# LDI 2018, Day 1

#### porkchop

##### Well-Known Member
The likeness of the VL5/500 just won't die! I have always loved the look of that fixture. One of the only ones where I want the lens to be visible to the audience. A little nervous about what the MSRP will be, though.

View attachment 16945
They told me in the $8k-9K range which sounds pretty reasonable to me. The light looks like on of those things that designers will love and maintainers will hate. #### Les ##### Well-Known Member They told me in the$8k-9K range which sounds pretty reasonable to me. The light looks like on of those things that designers will love and maintainers will hate.

I've actually found the radial system of the VL500 to be pretty reliable and robust (falls and other physical damage notwithstanding). But I know there is more to this fixture than just the moving vanes up front. Seems like I also heard that it can do gobo projection as well?

Interestingly, a friend of mine who works at VL said those front vanes don't even move and are just for show. However, I saw a video of them very clearly collapsing to allow max diffusion, so I'm not sure what he knows or has seen. I guess it makes sense that they'd be a bit salty over there. They've been on edge ever since the Philips buyout.

#### dvsDave

##### Benevolent Dictator
Senior Team
CB Mods
Fight Leukemia
They definitely move, I watched them open and close myself, and wow, they make a huge difference in diffusion.

#### porkchop

##### Well-Known Member
I've actually found the radial system of the VL500 to be pretty reliable and robust (falls and other physical damage notwithstanding). But I know there is more to this fixture than just the moving vanes up front. Seems like I also heard that it can do gobo projection as well?

Interestingly, a friend of mine who works at VL said those front vanes don't even move and are just for show. However, I saw a video of them very clearly collapsing to allow max diffusion, so I'm not sure what he knows or has seen. I guess it makes sense that they'd be a bit salty over there. They've been on edge ever since the Philips buyout.
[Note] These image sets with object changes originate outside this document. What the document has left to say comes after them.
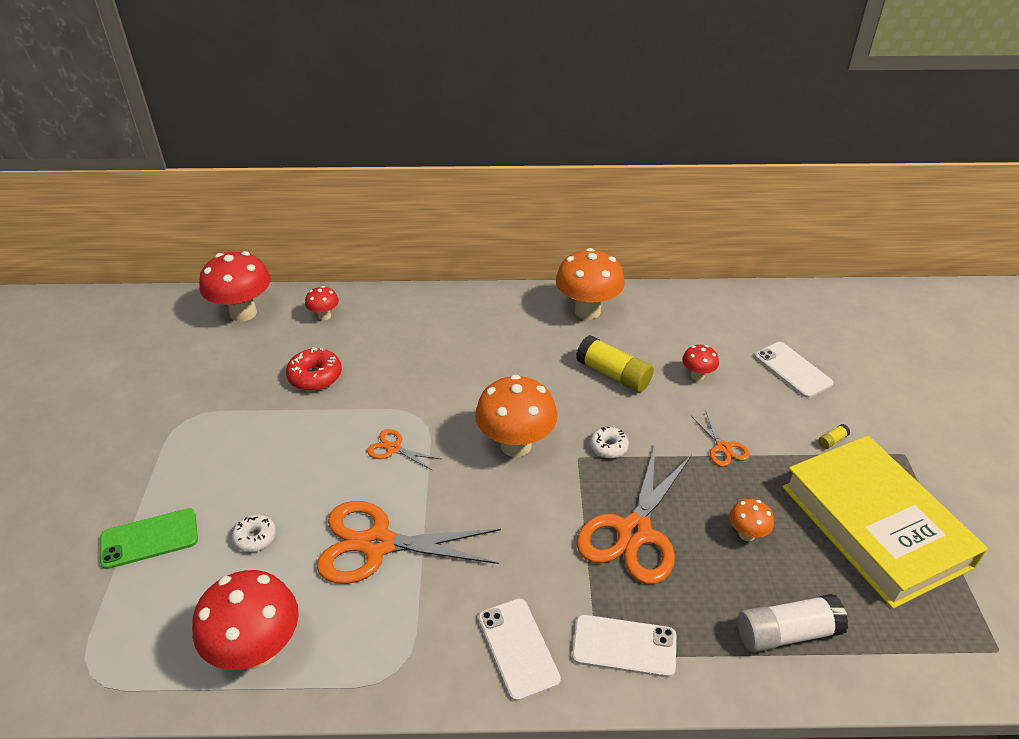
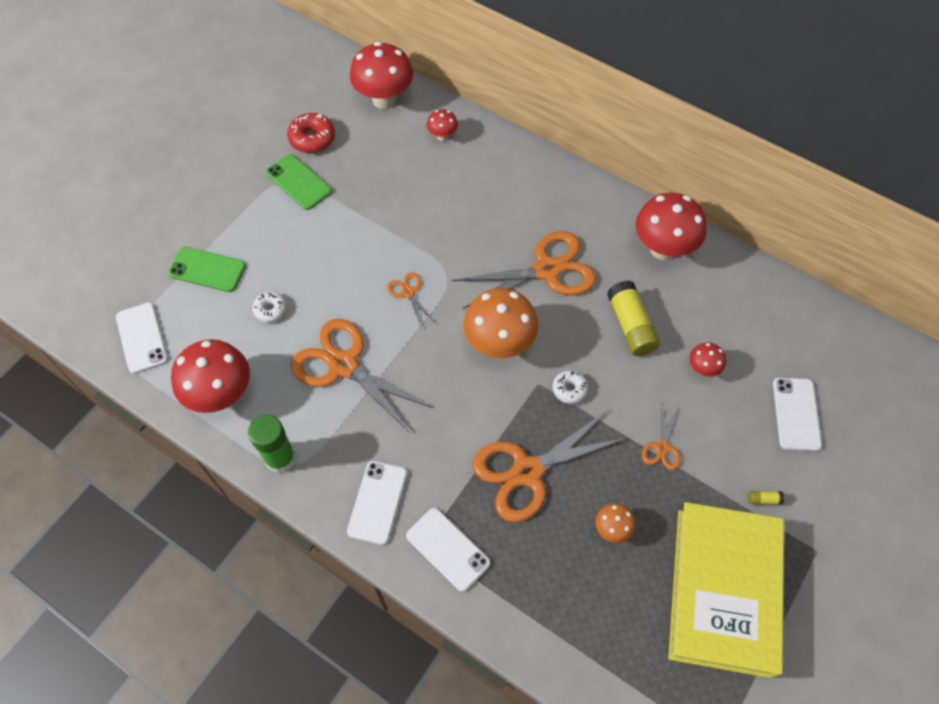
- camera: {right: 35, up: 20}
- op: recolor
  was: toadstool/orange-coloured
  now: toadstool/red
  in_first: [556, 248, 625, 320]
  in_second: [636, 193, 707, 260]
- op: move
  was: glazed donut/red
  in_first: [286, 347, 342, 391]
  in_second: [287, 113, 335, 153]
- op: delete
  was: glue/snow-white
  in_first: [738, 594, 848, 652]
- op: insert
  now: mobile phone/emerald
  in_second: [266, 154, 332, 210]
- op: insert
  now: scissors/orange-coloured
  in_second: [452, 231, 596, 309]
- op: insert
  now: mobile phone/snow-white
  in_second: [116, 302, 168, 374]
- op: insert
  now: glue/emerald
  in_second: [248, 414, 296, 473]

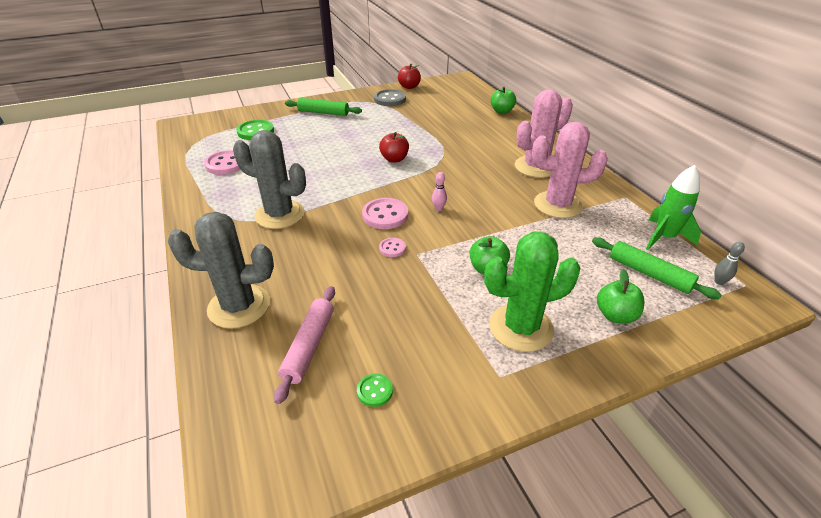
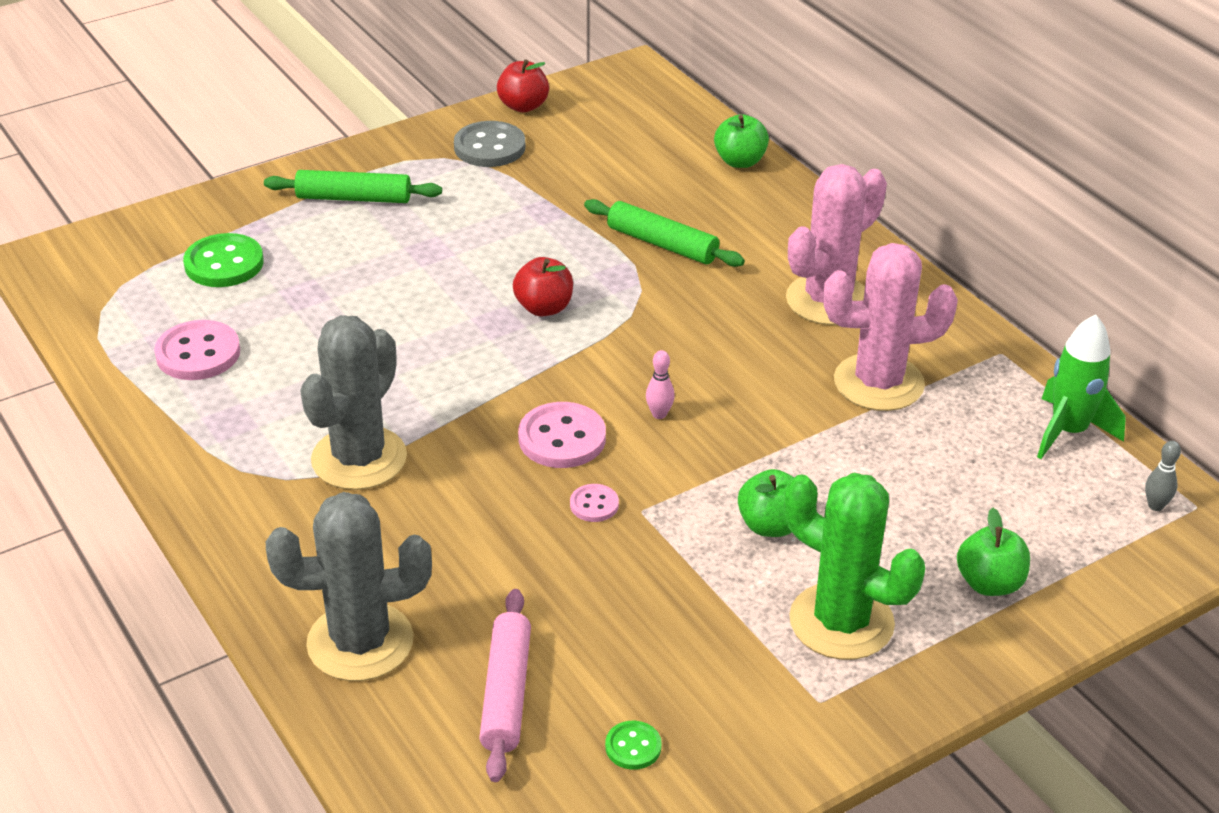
- camera: {right: -10, up: 0}
- op: rotate
  was: prickly plant/ash-grey
  in_first: [233, 130, 306, 229]
  in_second: [300, 315, 407, 490]
  clockwise: -75
- op: rotate
  was: prickly plant/emerald
  in_first: [484, 231, 581, 352]
  in_second: [784, 473, 925, 660]
  clockwise: 60
- op: move
  was: rolling pin/emerald
  in_first: [592, 237, 721, 299]
  in_second: [584, 199, 745, 267]

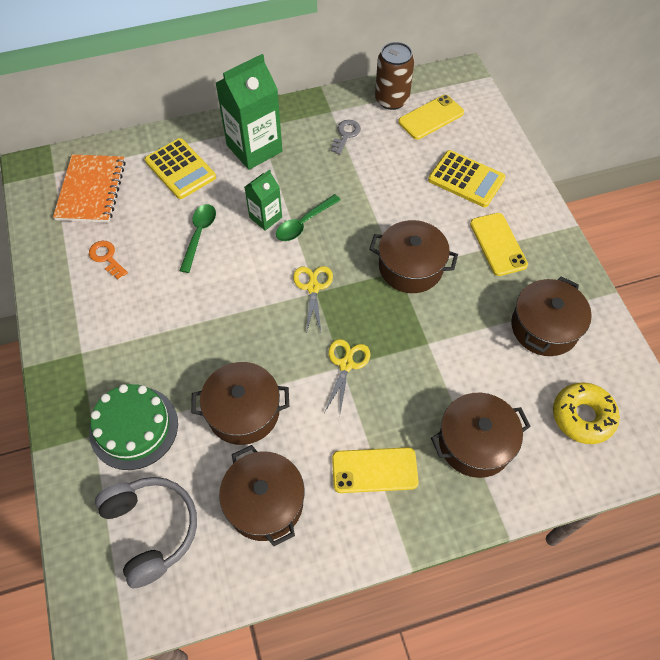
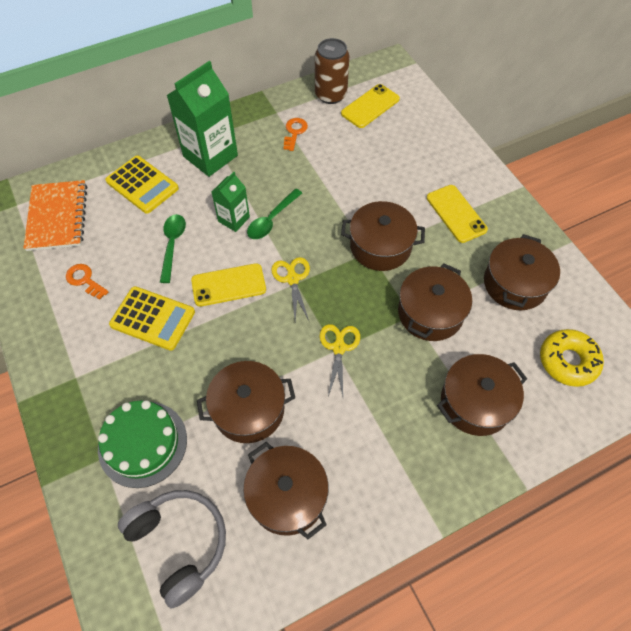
- camera: {right: -10, up: 0}
- op: recolor
  was: key/ash-grey
  now: key/orange-coloured
  in_first: [331, 120, 361, 154]
  in_second: [284, 118, 308, 151]
- op: move
  was: adding machine/golden
  in_first: [428, 150, 506, 207]
  in_second: [109, 286, 195, 351]
- op: move
  was: mobile phone/golden
  in_first: [332, 447, 419, 493]
  in_second: [191, 263, 266, 306]
- op: insert
  now: cooking pot/russet
  in_second: [398, 264, 472, 341]

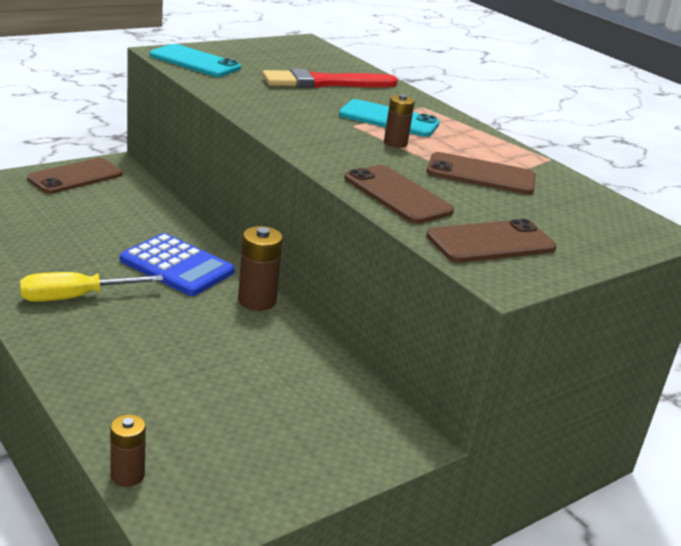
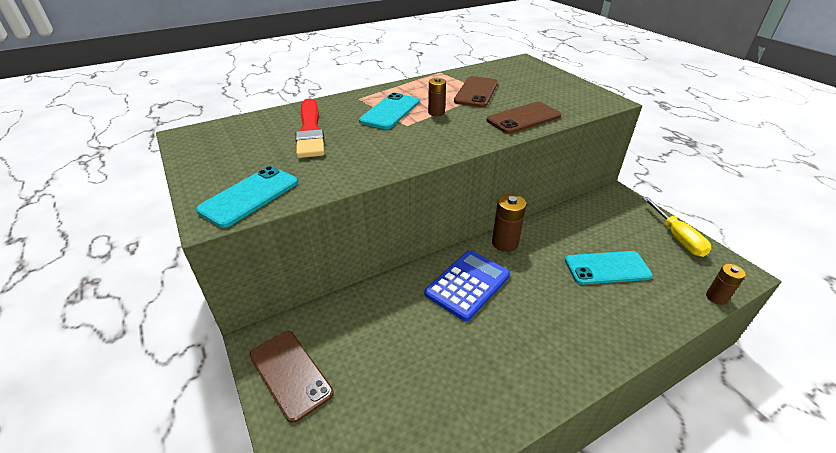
- camera: {right: -80, up: 10}
- op: delete
  was: mobile phone/russet
  in_first: [426, 219, 557, 263]
- op: move
  was: screwdriver/golden
  in_first: [20, 272, 163, 302]
  in_second: [642, 197, 711, 257]
- op: insert
  now: mobile phone/teal
  in_second: [565, 251, 653, 285]

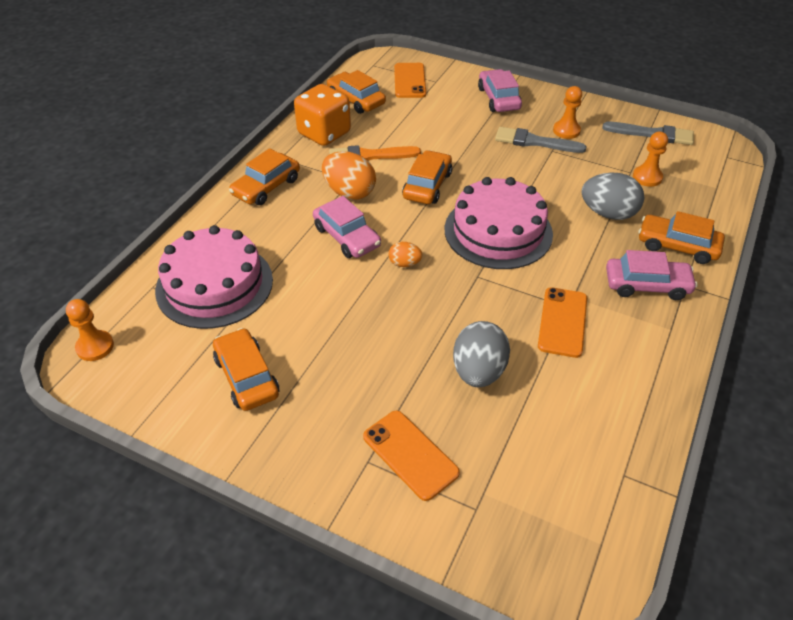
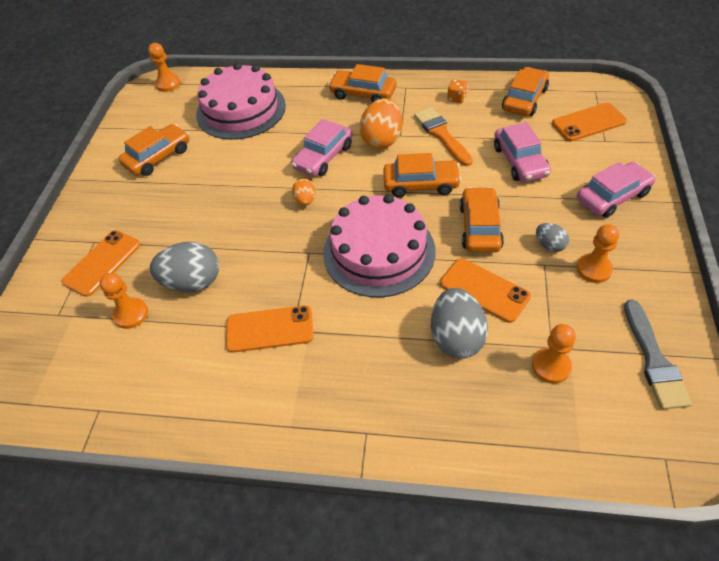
- camera: {right: 75, up: 5}
- op: resize
  was: game die/orange-coloured
  in_first: [294, 84, 351, 146]
  in_second: [447, 79, 468, 103]
  ratio: 0.41
- op: replace
  was: paintbrush/ash-grey
  now: egg/ash-grey
  in_first: [495, 127, 587, 153]
  in_second: [536, 223, 569, 252]
- op: move
  was: car/orange-coloured
  in_first: [639, 211, 725, 264]
  in_second: [460, 187, 504, 252]
- op: move
  was: car/pink
  in_first: [606, 250, 697, 300]
  in_second: [494, 122, 551, 182]
- op: insert
  now: mobile phone/orange-coloured
  in_second: [440, 258, 531, 323]
- op: insert
  now: game pawn/orange-coloured
  in_second: [100, 273, 148, 329]

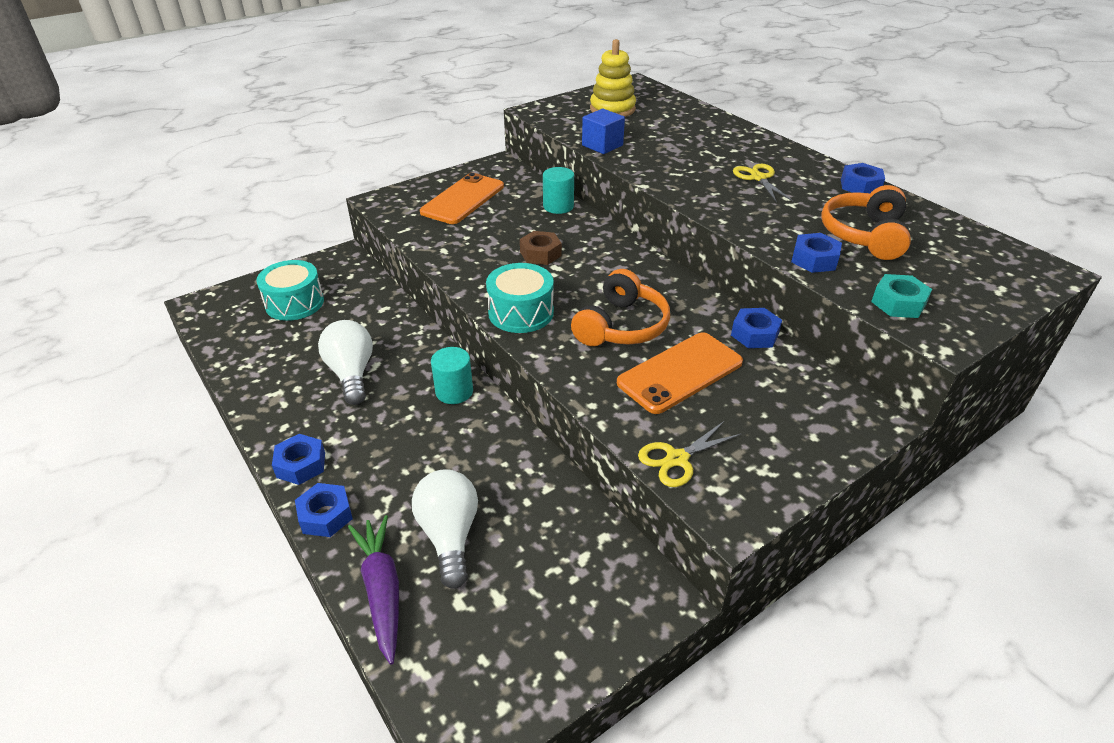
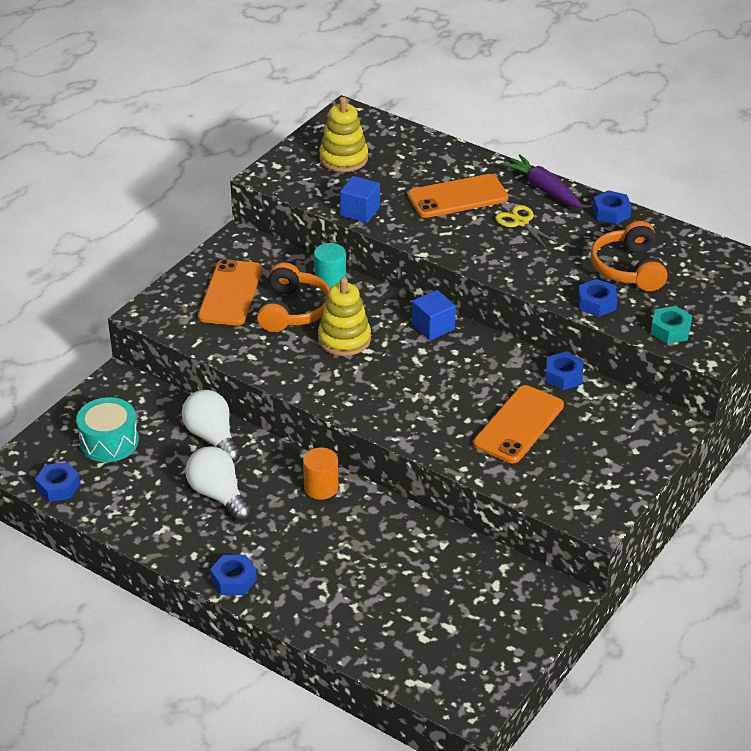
- camera: {right: -20, up: 0}
- op: replace
  was: hex nut/russet
  now: stacking rings/golden
  in_first: [520, 231, 562, 265]
  in_second: [318, 277, 371, 356]
- op: delete
  was: drum/teal
  in_first: [486, 263, 554, 333]
- op: move
  was: headphones/orange-coloured
  in_first: [571, 269, 670, 346]
  in_second: [257, 262, 330, 332]
- op: recolor
  was: cylinder/teal
  now: cylinder/orange-coloured
  in_first: [431, 347, 473, 404]
  in_second: [303, 448, 339, 500]
- op: delete
  was: scissors/golden
  in_first: [638, 421, 742, 487]
- op: move
  was: bulb/snow-white
  in_first: [412, 469, 478, 589]
  in_second: [182, 390, 241, 463]
- op: move
  was: hex nut/cobalt
  in_first: [295, 483, 353, 537]
  in_second: [35, 462, 80, 502]
- op: move
  was: root vegetable/violet
  in_first: [348, 515, 399, 665]
  in_second: [501, 154, 583, 208]
- op: insert
  now: mobile phone/orange-coloured
  in_second: [408, 174, 509, 218]
- op: insert
  now: cube/cobalt
  in_second: [412, 290, 456, 340]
They can rotate 90 degrees from completely flat to where they are parallel to the light as it come out of the fixture. The guys at the booth made it very clear that "they are made to be edge lit". I'm not sure what that means exactly, but they did read nicely even when completely "open". The fixture itself is a spot type unit with gobo wheels and things like that. Can also do split colors and breakups with just the LED engine which I thought was pretty darn neat. Not sure if there would be an actual efficiency or thermal benefit to doing it this way or if it's just a unique feature for the sake of being unique.

Les

#### gafftaper

##### Senior Team
Senior Team
Fight Leukemia
They can rotate 90 degrees from completely flat to where they are parallel to the light as it come out of the fixture. The guys at the booth made it very clear that "they are made to be edge lit". I'm not sure what that means exactly, but they did read nicely even when completely "open". The fixture itself is a spot type unit with gobo wheels and things like that. Can also do split colors and breakups with just the LED engine which I thought was pretty darn neat. Not sure if there would be an actual efficiency or thermal benefit to doing it this way or if it's just a unique feature for the sake of being unique.
I believe they said it goes down to a 3 degree beam angle. So it's a sort of Sharpie too.

#### cbrandt

##### Well-Known Member
It does quite a nice (nearly) hard edge fat beam. You'd never project a logo with the gobos in here, but they do some nice break up and aerial effects. The vanes up front are made to be seen. They do a really nice job when edge lit of making the face of the fixture pretty, and double duty as a good wide angle diffusion to get a little more wash effect out of the fixture. With 6000 lumen output, the price is about right for a fixture that has some nice eye candy as well as enough output to do a decent stage wash.